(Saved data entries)
Segment Open
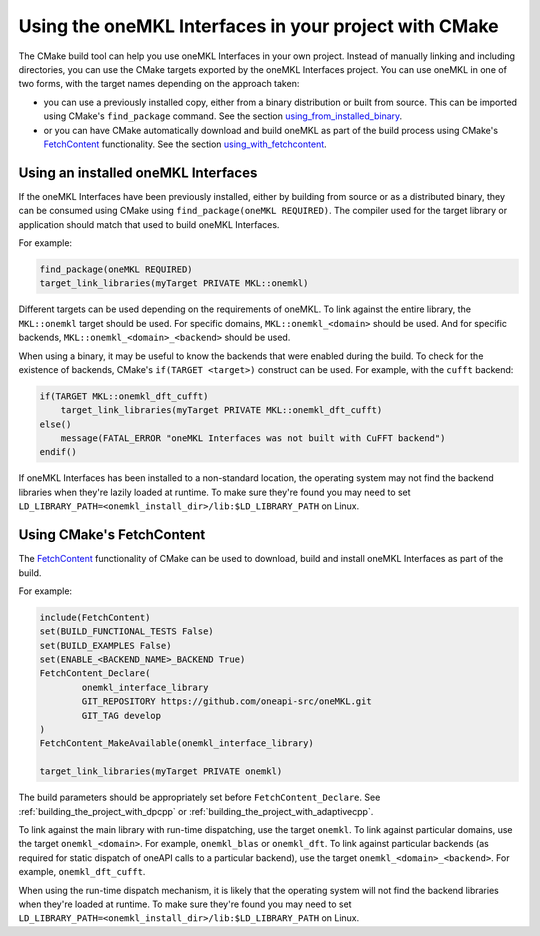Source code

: .. _using_onemkl_interface_library_with_cmake:

Using the oneMKL Interfaces in your project with CMake
=============================================================

The CMake build tool can help you use oneMKL Interfaces in your own project.
Instead of manually linking and including directories, you can use the CMake targets
exported by the oneMKL Interfaces project. You can use oneMKL in one of two
forms, with the target names depending on the approach taken: 

* you can use a previously installed copy, either from a binary distribution or
  built from source. This can be imported using CMake's ``find_package``
  command. See the section `using_from_installed_binary`_.
* or you can have CMake automatically download and build oneMKL as part of the
  build process using CMake's FetchContent_ functionality.
  See the section `using_with_fetchcontent`_.


.. _using_from_installed_binary:

Using an installed oneMKL Interfaces
####################################

If the oneMKL Interfaces have been previously installed, either by building from
source or as a distributed binary, they can be consumed using CMake using
``find_package(oneMKL REQUIRED)``. The compiler used for the target library or
application should match that used to build oneMKL Interfaces.

For example:

.. code-block:: cmake

    find_package(oneMKL REQUIRED)
    target_link_libraries(myTarget PRIVATE MKL::onemkl)

Different targets can be used depending on the requirements of oneMKL. 
To link against the entire library, the ``MKL::onemkl`` target should be used.
For specific domains, ``MKL::onemkl_<domain>`` should be used.
And for specific backends, ``MKL::onemkl_<domain>_<backend>`` should be used.

When using a binary, it may be useful to know the backends that were enabled
during the build. To check for the existence of backends, CMake's ``if(TARGET
<target>)`` construct can be used. For example, with the ``cufft`` backend:

.. code-block:: cmake

    if(TARGET MKL::onemkl_dft_cufft)
        target_link_libraries(myTarget PRIVATE MKL::onemkl_dft_cufft)
    else()
        message(FATAL_ERROR "oneMKL Interfaces was not built with CuFFT backend")
    endif()


If oneMKL Interfaces has been installed to a non-standard location, the
operating system may not find the backend libraries when they're lazily loaded
at runtime. To make sure they're found you may need to set
``LD_LIBRARY_PATH=<onemkl_install_dir>/lib:$LD_LIBRARY_PATH`` on Linux.

.. _using_with_fetchcontent:

Using CMake's FetchContent
##########################


The FetchContent_ functionality of CMake can be used to download, build and
install oneMKL Interfaces as part of the build.

For example:

.. code-block:: cmake

    include(FetchContent)
    set(BUILD_FUNCTIONAL_TESTS False)
    set(BUILD_EXAMPLES False)
    set(ENABLE_<BACKEND_NAME>_BACKEND True)
    FetchContent_Declare(
            onemkl_interface_library
            GIT_REPOSITORY https://github.com/oneapi-src/oneMKL.git
            GIT_TAG develop
    )
    FetchContent_MakeAvailable(onemkl_interface_library)

    target_link_libraries(myTarget PRIVATE onemkl)

The build parameters should be appropriately set before
``FetchContent_Declare``. See :ref:`building_the_project_with_dpcpp` or
:ref:`building_the_project_with_adaptivecpp`.

To link against the main library with run-time dispatching, use the target
``onemkl``. To link against particular domains, use the target
``onemkl_<domain>``. For example, ``onemkl_blas`` or ``onemkl_dft``. To link
against particular backends (as required for static dispatch of oneAPI calls to
a particular backend), use the target ``onemkl_<domain>_<backend>``. For
example, ``onemkl_dft_cufft``.

When using the run-time dispatch mechanism, it is likely that the operating
system will not find the backend libraries when they're loaded at runtime. To
make sure they're found you may need to set
``LD_LIBRARY_PATH=<onemkl_install_dir>/lib:$LD_LIBRARY_PATH`` on Linux.


.. _FetchContent: https://cmake.org/cmake/help/latest/module/FetchContent.html
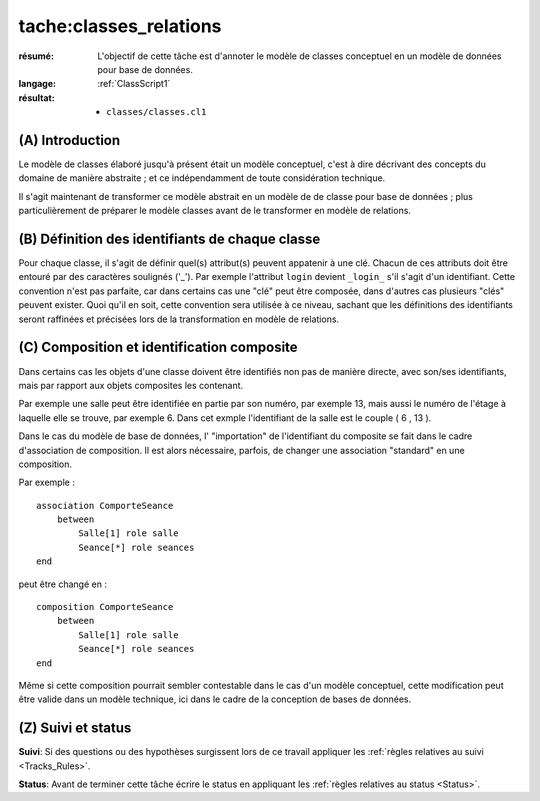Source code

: tache:classes_relations
=======================

:résumé: L'objectif de cette tâche est d'annoter le modèle de
    classes conceptuel en un modèle de données pour base de données.

:langage: :ref:`ClassScript1`
:résultat:
    * ``classes/classes.cl1``


(A) Introduction
----------------

Le modèle de classes élaboré jusqu'à présent était un modèle
conceptuel, c'est à dire décrivant des concepts du domaine de
manière abstraite ; et ce indépendamment de toute considération
technique.

Il s'agit maintenant de transformer ce modèle abstrait en un modèle
de de classe pour base de données ; plus particulièrement de
préparer le modèle classes avant de le transformer en modèle
de relations.

(B) Définition des identifiants de chaque classe
------------------------------------------------

Pour chaque classe, il s'agit de définir quel(s) attribut(s)
peuvent appatenir à une clé. Chacun de ces attributs doit être
entouré par des caractères soulignés ('_'). Par exemple l'attribut
``login`` devient ``_login_`` s'il s'agit d'un identifiant. Cette
convention n'est pas parfaite, car dans
certains cas une "clé" peut être composée, dans d'autres cas plusieurs
"clés" peuvent exister. Quoi qu'il en soit, cette convention sera
utilisée à ce niveau, sachant que les définitions des identifiants seront
raffinées et précisées lors de la
transformation en modèle de relations.

(C) Composition et identification composite
--------------------------------------------

Dans certains cas les objets d'une classe doivent être identifiés
non pas de manière directe, avec son/ses identifiants, mais par
rapport aux objets composites les contenant.

Par exemple une salle peut être identifiée en partie par son numéro,
par exemple 13, mais aussi le numéro de l'étage à laquelle elle se trouve,
par exemple 6. Dans cet exmple l'identifiant de la salle est le couple
( 6 , 13 ).

Dans le cas du modèle de base de données, l' "importation" de
l'identifiant du composite se fait dans le cadre d'association de
composition. Il est alors nécessaire, parfois, de changer une
association "standard" en une composition.

Par exemple : ::

    association ComporteSeance
        between
            Salle[1] role salle
            Seance[*] role seances
    end

peut être changé en : ::

    composition ComporteSeance
        between
            Salle[1] role salle
            Seance[*] role seances
    end

Même si cette composition pourrait sembler contestable dans le cas d'un
modèle conceptuel, cette modification peut être valide dans un modèle
technique, ici dans le cadre de la conception de bases de données.

(Z) Suivi et status
-------------------

**Suivi**: Si des questions ou des hypothèses surgissent lors de ce travail
appliquer les :ref:`règles relatives au suivi <Tracks_Rules>`.

**Status**: Avant de terminer cette tâche écrire le status en appliquant
les :ref:`règles relatives au status <Status>`.
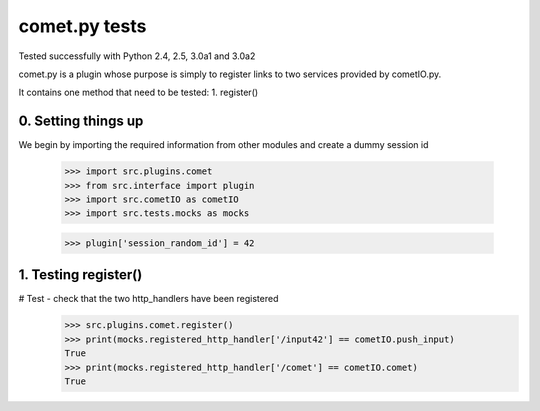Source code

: comet.py tests
================================

Tested successfully with Python 2.4, 2.5, 3.0a1 and 3.0a2

comet.py is a plugin whose purpose is simply to register links
to two services provided by cometIO.py.

It contains one method that need to be tested:
1. register()

0. Setting things up
--------------------

We begin by importing the required information from other
modules and create a dummy session id

   >>> import src.plugins.comet
   >>> from src.interface import plugin
   >>> import src.cometIO as cometIO
   >>> import src.tests.mocks as mocks

   >>> plugin['session_random_id'] = 42

1. Testing register()
---------------------

# Test - check that the two http_handlers have been registered
    >>> src.plugins.comet.register()
    >>> print(mocks.registered_http_handler['/input42'] == cometIO.push_input)
    True
    >>> print(mocks.registered_http_handler['/comet'] == cometIO.comet)
    True


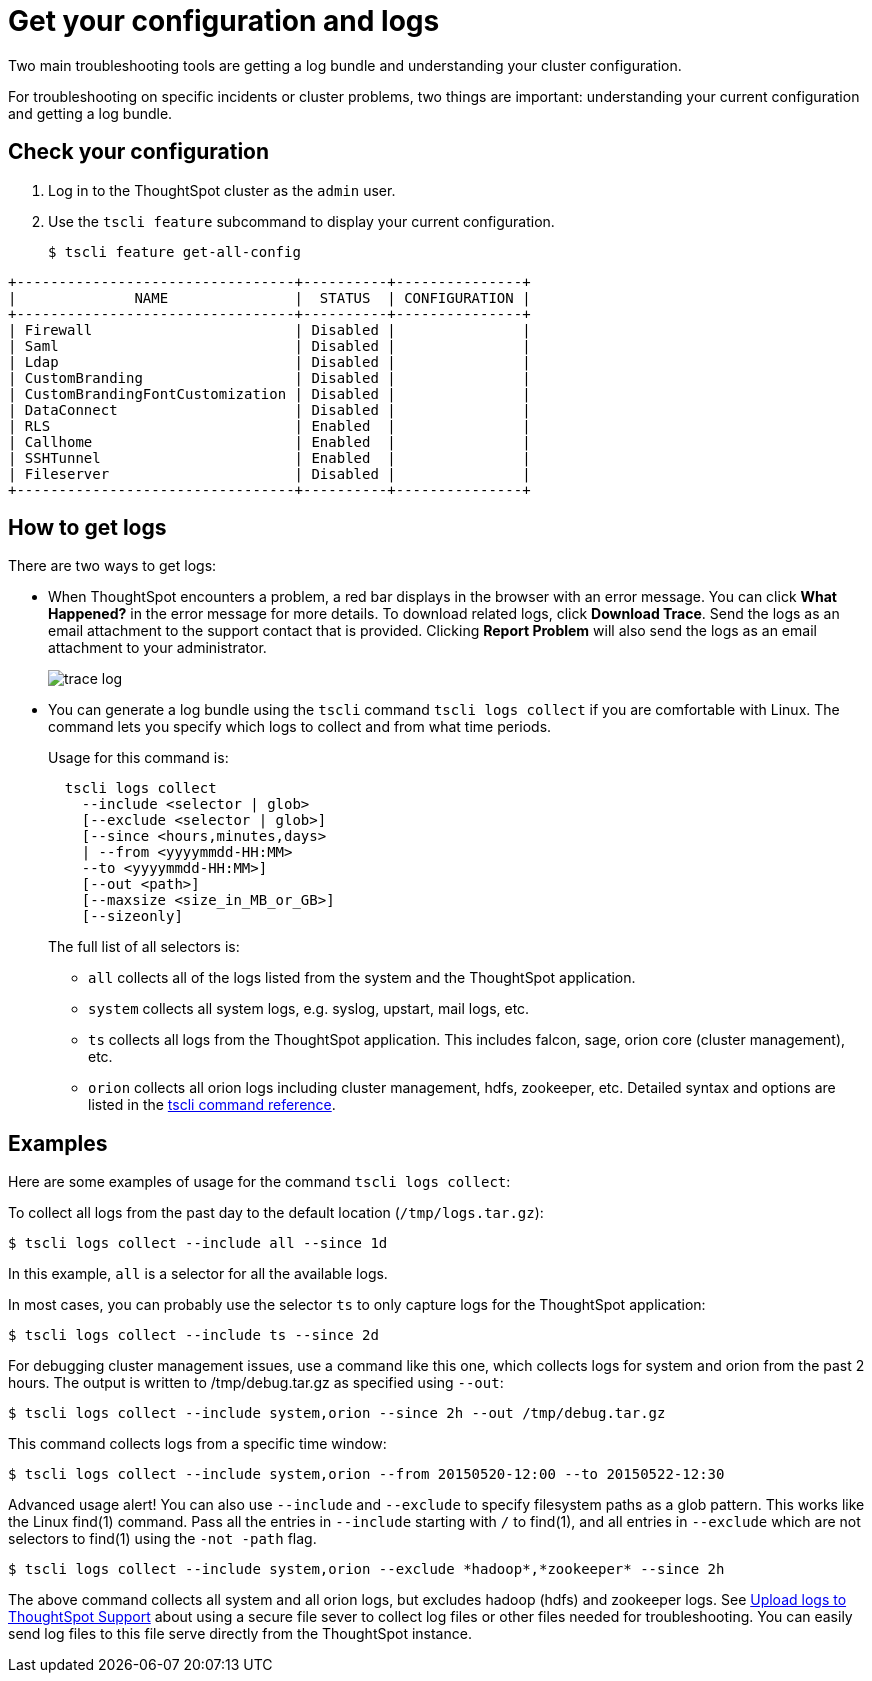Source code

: = Get your configuration and logs
:last_updated: 11/18/2019

Two main troubleshooting tools are getting a log bundle and understanding your cluster configuration.

For troubleshooting on specific incidents or cluster problems, two things are important: understanding your current configuration and getting a log bundle.

== Check your configuration

. Log in to the ThoughtSpot cluster as the `admin` user.
. Use the `tscli feature` subcommand to display your current configuration.
+
[source,console]
----
$ tscli feature get-all-config
----
----
+---------------------------------+----------+---------------+
|              NAME               |  STATUS  | CONFIGURATION |
+---------------------------------+----------+---------------+
| Firewall                        | Disabled |               |
| Saml                            | Disabled |               |
| Ldap                            | Disabled |               |
| CustomBranding                  | Disabled |               |
| CustomBrandingFontCustomization | Disabled |               |
| DataConnect                     | Disabled |               |
| RLS                             | Enabled  |               |
| Callhome                        | Enabled  |               |
| SSHTunnel                       | Enabled  |               |
| Fileserver                      | Disabled |               |
+---------------------------------+----------+---------------+
----

== How to get logs

There are two ways to get logs:

* When ThoughtSpot encounters a problem, a red bar displays in the browser with an error message.
You can click *What Happened?* in the error message for more details.
To download related logs, click *Download Trace*.
Send the logs as an email attachment to the support contact that is provided.
Clicking *Report Problem* will also send the logs as an email attachment to your administrator.
+
image::trace_log.png[]

* You can generate a log bundle using the `tscli` command `tscli logs collect` if you are comfortable with Linux.
The command lets you specify which logs to collect and from what time periods.
+
Usage for this command is:
+
----
  tscli logs collect
    --include <selector | glob>
    [--exclude <selector | glob>]
    [--since <hours,minutes,days>
    | --from <yyyymmdd-HH:MM>
    --to <yyyymmdd-HH:MM>]
    [--out <path>]
    [--maxsize <size_in_MB_or_GB>]
    [--sizeonly]
----
+
The full list of all selectors is:

 ** `all` collects all of the logs listed from the system and the ThoughtSpot application.
 ** `system` collects all system logs, e.g.
syslog, upstart, mail logs, etc.
 ** `ts` collects all logs from the ThoughtSpot application.
This includes falcon, sage, orion core (cluster management), etc.
 ** `orion` collects all orion logs including cluster management, hdfs, zookeeper, etc.
Detailed syntax and options are listed in the xref:tscli-command-ref.adoc[tscli command reference].

== Examples

Here are some examples of usage for the command `tscli logs collect`:

To collect all logs from the past day to the default location (`/tmp/logs.tar.gz`):

[source,console]
----
$ tscli logs collect --include all --since 1d
----

In this example, `all` is a selector for all the available logs.

In most cases, you can probably use the selector `ts` to only capture logs for the ThoughtSpot application:

[source,console]
----
$ tscli logs collect --include ts --since 2d
----

For debugging cluster management issues, use a command like this one, which collects logs for system and orion from the past 2 hours.
The output is written to /tmp/debug.tar.gz as specified using `--out`:

[source,console]
----
$ tscli logs collect --include system,orion --since 2h --out /tmp/debug.tar.gz
----

This command collects logs from a specific time window:

[source,console]
----
$ tscli logs collect --include system,orion --from 20150520-12:00 --to 20150522-12:30
----
Advanced usage alert!
You can also use `--include` and `--exclude` to specify filesystem paths as a glob pattern.
This works like the Linux find(1) command.
Pass all the entries in `--include` starting with `/` to find(1), and all entries in `--exclude` which are not selectors to find(1) using the `-not -path` flag.
[source,console]
----
$ tscli logs collect --include system,orion --exclude *hadoop*,*zookeeper* --since 2h
----
The above command collects all system and all orion logs, but excludes hadoop (hdfs) and zookeeper logs.
See xref:upload-logs-egnyte.adoc[Upload logs to ThoughtSpot Support] about using a secure file sever to collect log files or other files needed for troubleshooting.
You can easily send log files to this file serve directly from the ThoughtSpot instance.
Segment Closed
Scan the records above. Return every line with "selectors" in it.

Result for this exercise
The full list of all selectors is:
Pass all the entries in `--include` starting with `/` to find(1), and all entries in `--exclude` which are not selectors to find(1) using the `-not -path` flag.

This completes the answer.